Monetary signs shall eventually provide the necessary signals within our general economic conduct in order to make possible (again) the controlling of the circulation of wealth to benefit present and future generations as well as to align our economic conduct in turn to the naturally pre-determined planetary boundaries themselves — as the ultimate conditions of human flourishing per se. The latter statement is a normative one, granted it is all the more a political statement deriving from existential polycrisis — making it not less relevant but clearly an essential prospect, as:
“Wealth is a system of signs that are created, multiplied, and modified by men; the theory of wealth is linked throughout to politics.” [4]
As economic, financial and monetary practice are subject to change either from inherent systemic constraints or from without, knowledge is neither free from changing circumstances. It is this hunch of discontinuity in the present moment that begs the question marks in the above table to be come to terms with, if one is serious to develop further the science of wealth:
“How is it that thought detaches itself from the squares it inhabited before – general grammar, natural history, wealth – and allows what less than twenty years before had been posited and affirmed in the luminous space of understanding to topple down into error, into the realm of fantasy, into non-knowledge?

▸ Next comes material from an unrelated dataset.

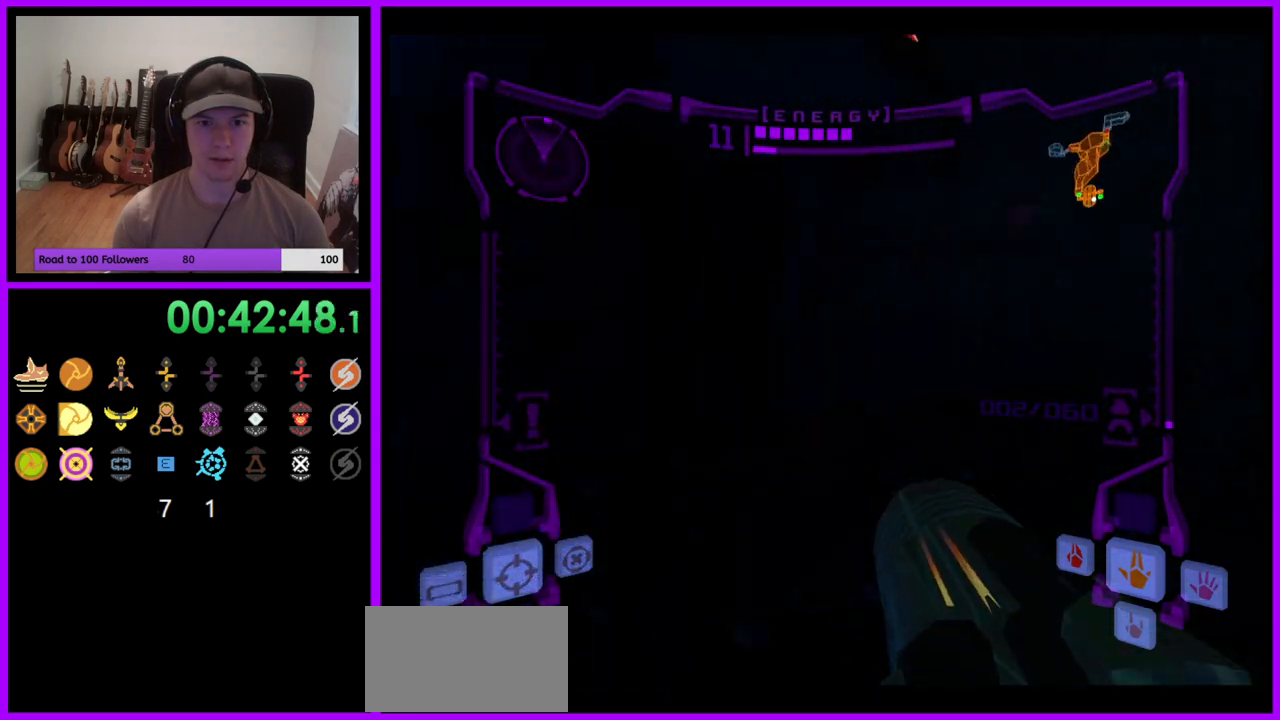
{"buttons": ["L1"], "left_stick": "up", "right_stick": "center", "events": [[217, "L1", "down"], [233, "left_stick", "up"]]}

What event, what law do they obey, these mutations that suddenly decide that things are no longer perceived, described, expressed, characterized, classified, and known in the same way, and that it is no longer wealth, living beings, and discourse that are presented to knowledge in the interstices of words or through their transparency, but beings radically different from them?” [5]

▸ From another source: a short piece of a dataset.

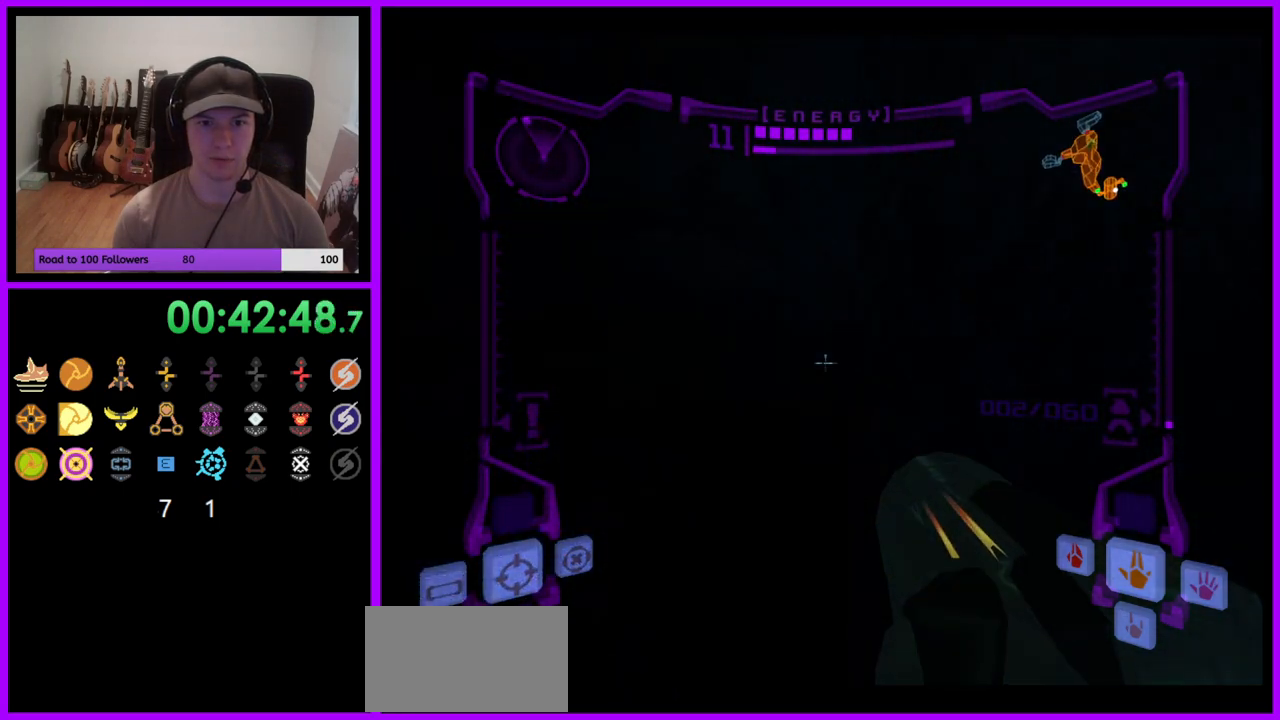
{"buttons": ["A"], "left_stick": "left", "right_stick": "center", "events": [[117, "left_stick", "center"], [117, "right_stick", "left"], [283, "right_stick", "center"], [300, "L1", "up"], [367, "left_stick", "left"], [400, "A", "down"]]}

The following thought expressed by Max Planck might give an indication how the production and development of scientific knowledge evolves:
“A scientific truth does not triumph by convincing its opponents and making them see the light, but rather because its opponents eventually die, and a new generation grows up that is familiar with it.” [6]

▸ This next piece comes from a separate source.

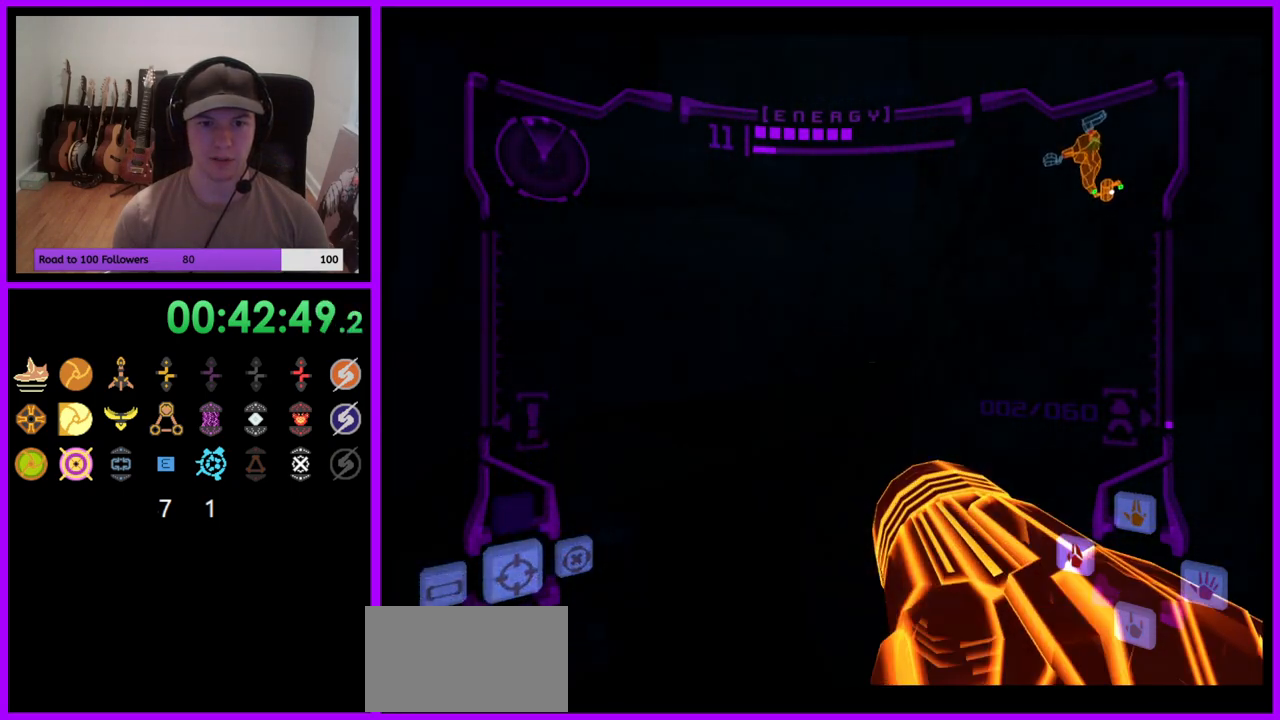
{"buttons": ["A", "L1"], "left_stick": "up", "right_stick": "center", "events": [[33, "left_stick", "up"], [117, "L1", "down"], [250, "left_stick", "center"], [483, "left_stick", "up"]]}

One final note to the above quoted definition of an episteme — Foucault’s thought did not stand still but revolved continuously meaning that he deemed it necessary to:
“define the episteme retrospectively as the strategic apparatus which permits of separating out from among all the statements which are possible those that will be acceptable within […] a field of scientificity, and which it is possible to say are true or false. The episteme is the ‘apparatus’ which makes possible the separation, not of the true from the false, but of what may from what may not be characterised as scientific.” [7]
The progression of economic knowledge is comparable with a walk on a tightrope. Progressing without taking into account past and present (real world) developments risks the foundations of that construed knowledge to be exposed and to be challenged due to having reached an impasse. Knowledge is not neutral and hence must be continually subject to scrutiny. Power dynamics may initially prohibit the modification of economic knowledge by denouncing fresh insights as inscientific but will not in themselves preclude the emergence of the need to review previous assumptions and theorems.
Image: The Guardian, 26th July 2009
Sources:
[1] Foucault, M. (2005) [1966] The Order of Things: An Archeology of the Human Sciences, London: Routledge, p. 183.
[2] Ibid., p. 181.
[3] Ibid., p. 182f.
[4] Ibid., p. 223.
[5] Ibid., p. 235f.
[6] Planck, M. (1950) Scientific Autobiography and Other Papers, London: Williams & Norgate, p. 33f.
[7] Foucault, M. (1980) Power/Knowledge, New York, NY: Pantheon, p. 197.